◆ Problem description: Return the data below exactly, minus the pictures.

◆ Records:
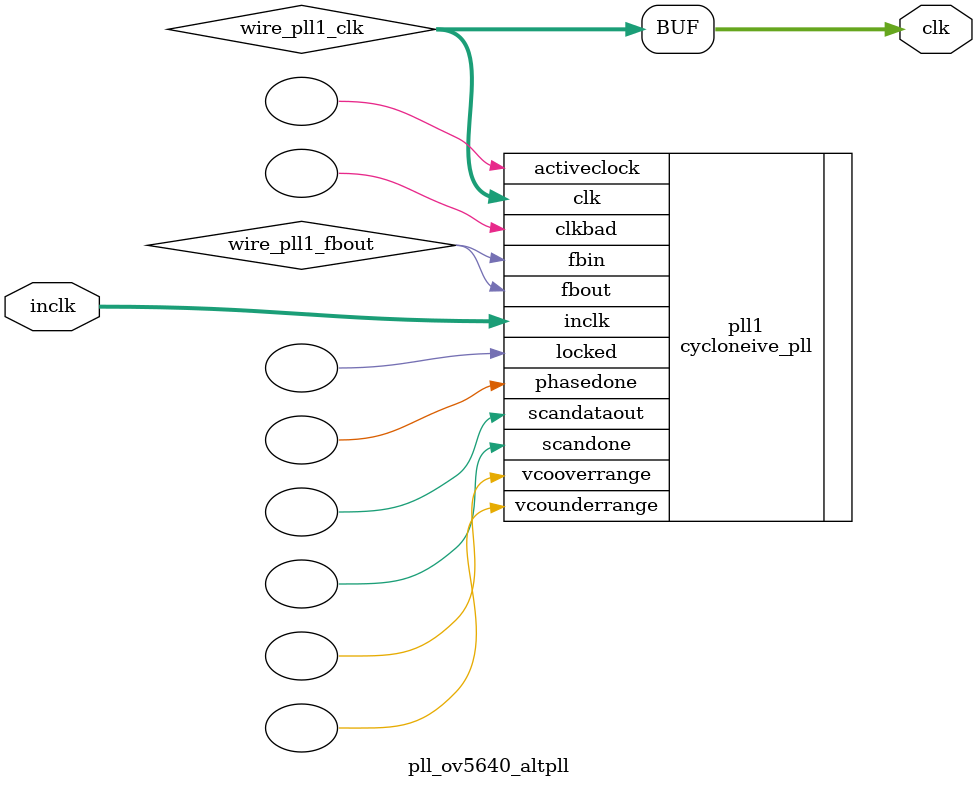
<source format=v>






//synthesis_resources = cycloneive_pll 1 
//synopsys translate_off
`timescale 1 ps / 1 ps
//synopsys translate_on
module  pll_ov5640_altpll
	( 
	clk,
	inclk) /* synthesis synthesis_clearbox=1 */;
	output   [4:0]  clk;
	input   [1:0]  inclk;
`ifndef ALTERA_RESERVED_QIS
// synopsys translate_off
`endif
	tri0   [1:0]  inclk;
`ifndef ALTERA_RESERVED_QIS
// synopsys translate_on
`endif

	wire  [4:0]   wire_pll1_clk;
	wire  wire_pll1_fbout;

	cycloneive_pll   pll1
	( 
	.activeclock(),
	.clk(wire_pll1_clk),
	.clkbad(),
	.fbin(wire_pll1_fbout),
	.fbout(wire_pll1_fbout),
	.inclk(inclk),
	.locked(),
	.phasedone(),
	.scandataout(),
	.scandone(),
	.vcooverrange(),
	.vcounderrange()
	`ifndef FORMAL_VERIFICATION
	// synopsys translate_off
	`endif
	,
	.areset(1'b0),
	.clkswitch(1'b0),
	.configupdate(1'b0),
	.pfdena(1'b1),
	.phasecounterselect({3{1'b0}}),
	.phasestep(1'b0),
	.phaseupdown(1'b0),
	.scanclk(1'b0),
	.scanclkena(1'b1),
	.scandata(1'b0)
	`ifndef FORMAL_VERIFICATION
	// synopsys translate_on
	`endif
	);
	defparam
		pll1.bandwidth_type = "auto",
		pll1.clk0_divide_by = 25,
		pll1.clk0_duty_cycle = 50,
		pll1.clk0_multiply_by = 12,
		pll1.clk0_phase_shift = "0",
		pll1.compensate_clock = "clk0",
		pll1.inclk0_input_frequency = 20000,
		pll1.operation_mode = "normal",
		pll1.pll_type = "auto",
		pll1.lpm_type = "cycloneive_pll";
	assign
		clk = {wire_pll1_clk[4:0]};
endmodule //pll_ov5640_altpll
//VALID FILE

</source>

◆ Task answer:
<source format=v>






//synthesis_resources = cycloneive_pll 1 
//synopsys translate_off
`timescale 1 ps / 1 ps
//synopsys translate_on
module  pll_ov5640_altpll
	( 
	clk,
	inclk) /* synthesis synthesis_clearbox=1 */;
	output   [4:0]  clk;
	input   [1:0]  inclk;
`ifndef ALTERA_RESERVED_QIS
// synopsys translate_off
`endif
	tri0   [1:0]  inclk;
`ifndef ALTERA_RESERVED_QIS
// synopsys translate_on
`endif

	wire  [4:0]   wire_pll1_clk;
	wire  wire_pll1_fbout;

	cycloneive_pll   pll1
	( 
	.activeclock(),
	.clk(wire_pll1_clk),
	.clkbad(),
	.fbin(wire_pll1_fbout),
	.fbout(wire_pll1_fbout),
	.inclk(inclk),
	.locked(),
	.phasedone(),
	.scandataout(),
	.scandone(),
	.vcooverrange(),
	.vcounderrange()
	`ifndef FORMAL_VERIFICATION
	// synopsys translate_off
	`endif
	,
	.areset(1'b0),
	.clkswitch(1'b0),
	.configupdate(1'b0),
	.pfdena(1'b1),
	.phasecounterselect({3{1'b0}}),
	.phasestep(1'b0),
	.phaseupdown(1'b0),
	.scanclk(1'b0),
	.scanclkena(1'b1),
	.scandata(1'b0)
	`ifndef FORMAL_VERIFICATION
	// synopsys translate_on
	`endif
	);
	defparam
		pll1.bandwidth_type = "auto",
		pll1.clk0_divide_by = 25,
		pll1.clk0_duty_cycle = 50,
		pll1.clk0_multiply_by = 12,
		pll1.clk0_phase_shift = "0",
		pll1.compensate_clock = "clk0",
		pll1.inclk0_input_frequency = 20000,
		pll1.operation_mode = "normal",
		pll1.pll_type = "auto",
		pll1.lpm_type = "cycloneive_pll";
	assign
		clk = {wire_pll1_clk[4:0]};
endmodule //pll_ov5640_altpll
//VALID FILE

</source>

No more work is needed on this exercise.